Les pays signataires (la Belgique, la Bulgarie, la Croatie, la République tchèque, l'Estonie, la Finlande, la France, la Hongrie, les Pays-Bas, la Roumanie, la Slovaquie, la Slovénie et la Suède) regrettent que, malgré les nombreux appels de l'Alliance en faveur de la neutralité technologique dans le cadre législatif de l'UE, les projets nucléaires soient toujours exclus de plusieurs fonds et instruments de financement de l'UE.
Une telle situation « pourrait constituer un obstacle significatif pour les États membres cherchant à lancer et à développer davantage de programmes nucléaires ambitieux, faisant partie de leurs efforts de décarbonation et de sécurité énergétique », écrivent les treize États membres.
Ils demandent, plus spécifiquement, à la Commission de fournir une analyse écrite de son interprétation juridique des relations entre le traité Euratom et les autres traités horizontaux de l'UE, y compris l'applicabilité du principe lex specialis aux programmes et fonds horizontaux pour les projets nucléaires. D'après eux, ce principe est invoqué pour refuser à tout autre traité que le traité Euratom la compétence sur les politiques liées au nucléaire.

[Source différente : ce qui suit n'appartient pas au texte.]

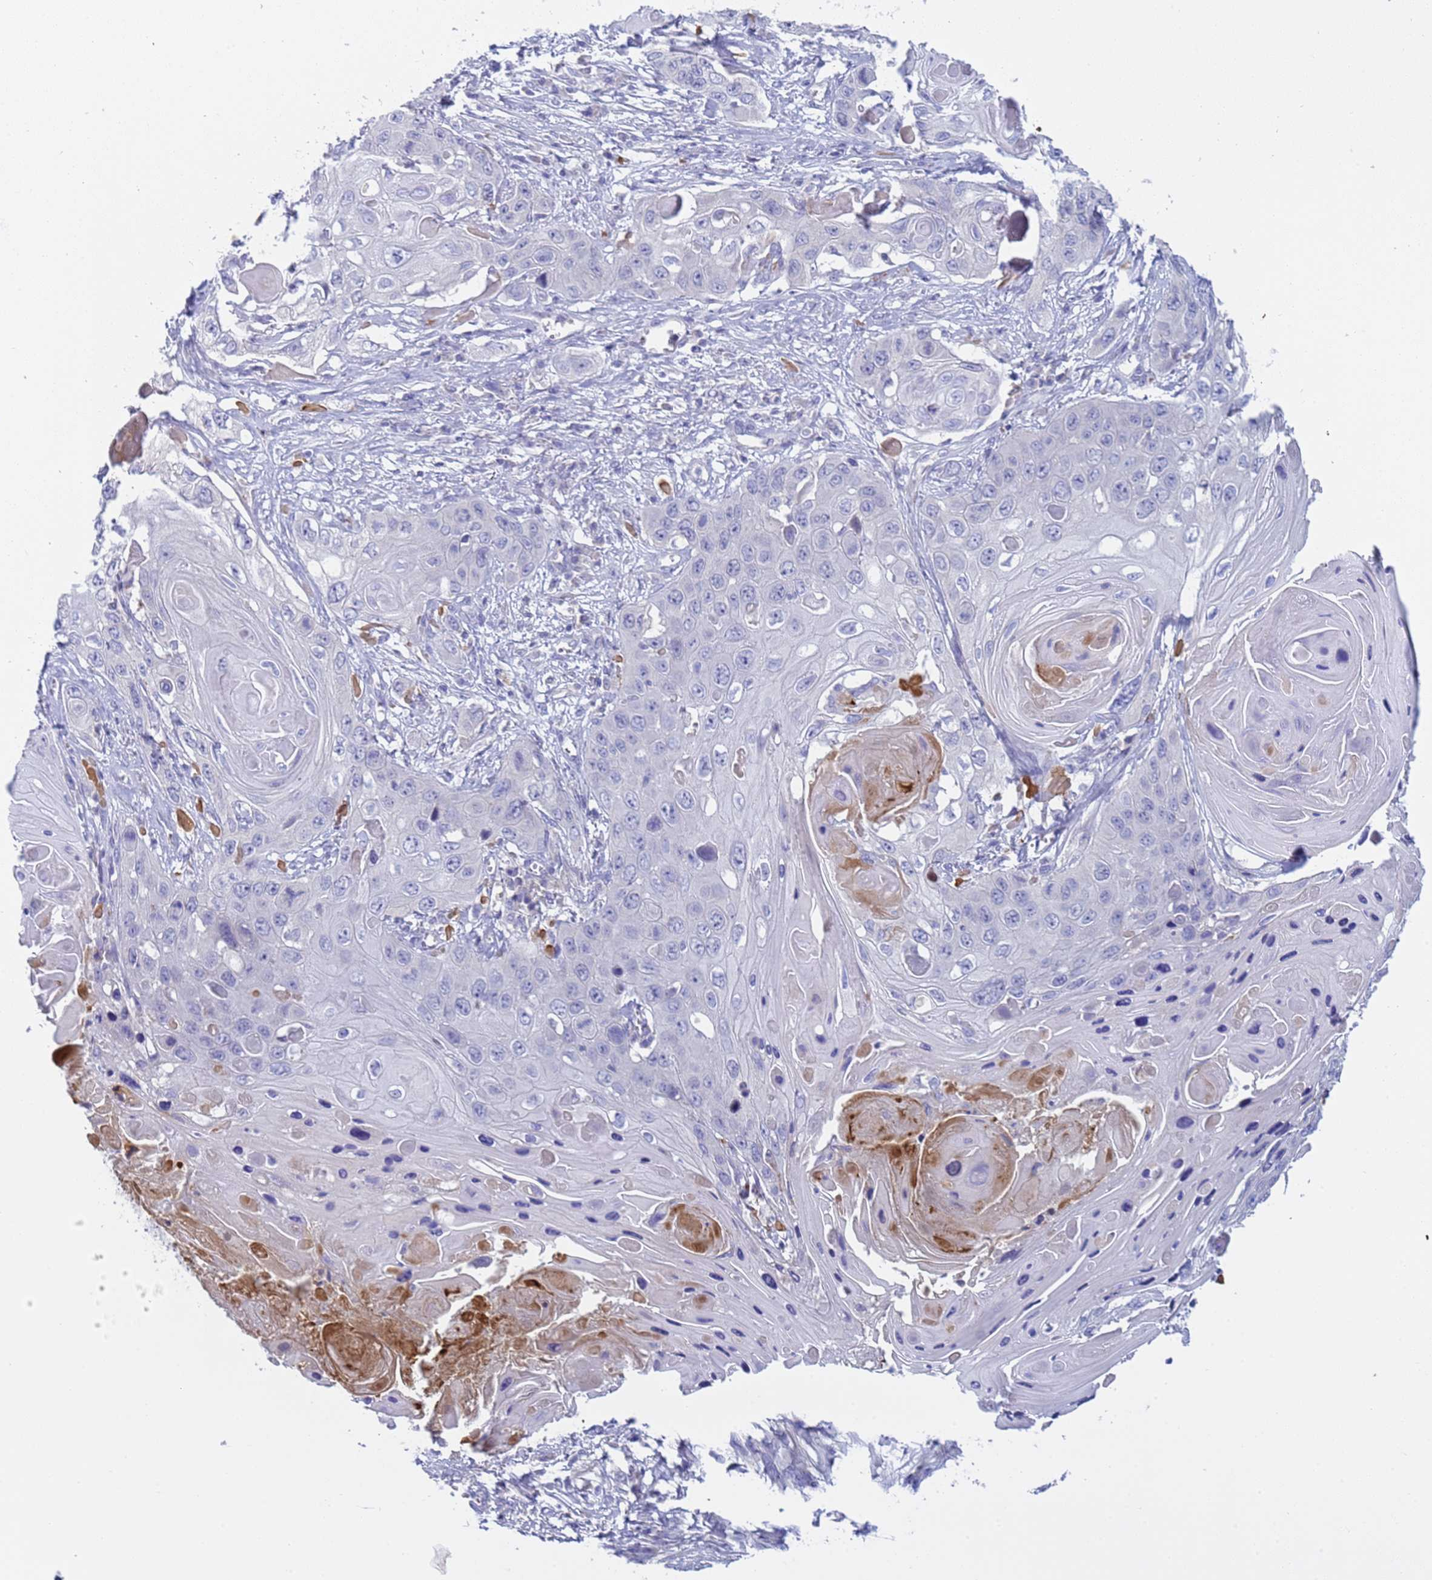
{"staining": {"intensity": "negative", "quantity": "none", "location": "none"}, "tissue": "skin cancer", "cell_type": "Tumor cells", "image_type": "cancer", "snomed": [{"axis": "morphology", "description": "Squamous cell carcinoma, NOS"}, {"axis": "topography", "description": "Skin"}], "caption": "IHC photomicrograph of neoplastic tissue: human skin cancer (squamous cell carcinoma) stained with DAB (3,3'-diaminobenzidine) shows no significant protein expression in tumor cells. Brightfield microscopy of IHC stained with DAB (brown) and hematoxylin (blue), captured at high magnification.", "gene": "C4orf46", "patient": {"sex": "male", "age": 55}}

Ensuite, les treize pays appellent, entre autres, la Commission à accélérer en priorité les procédures de notification des aides d'État visant le secteur nucléaire, en fournissant des calendriers indicatifs basés « sur les cas d'aides d'État nucléaires les plus ambitieux par le passé ».
Ils lui demandent également d'aider à débloquer l'accès des projets nucléaires au financement privé, et particulièrement à mobiliser davantage la Banque européenne d’investissement (BEI) pour permettre de minimiser les risques liés au financement de ces projets.
En outre, l'Alliance regrette aussi que les activités inclues au sein de la taxonomie soient limitées. Plus largement, elle estime que « considérer l'énergie nucléaire comme une activité durable contribuerait grandement à attirer les financements privés nécessaires au développement du secteur, y compris la chaîne de valeur et le cycle du combustible, avec des avantages sociaux et économiques significatifs pour l'ensemble de l'économie de l'UE ».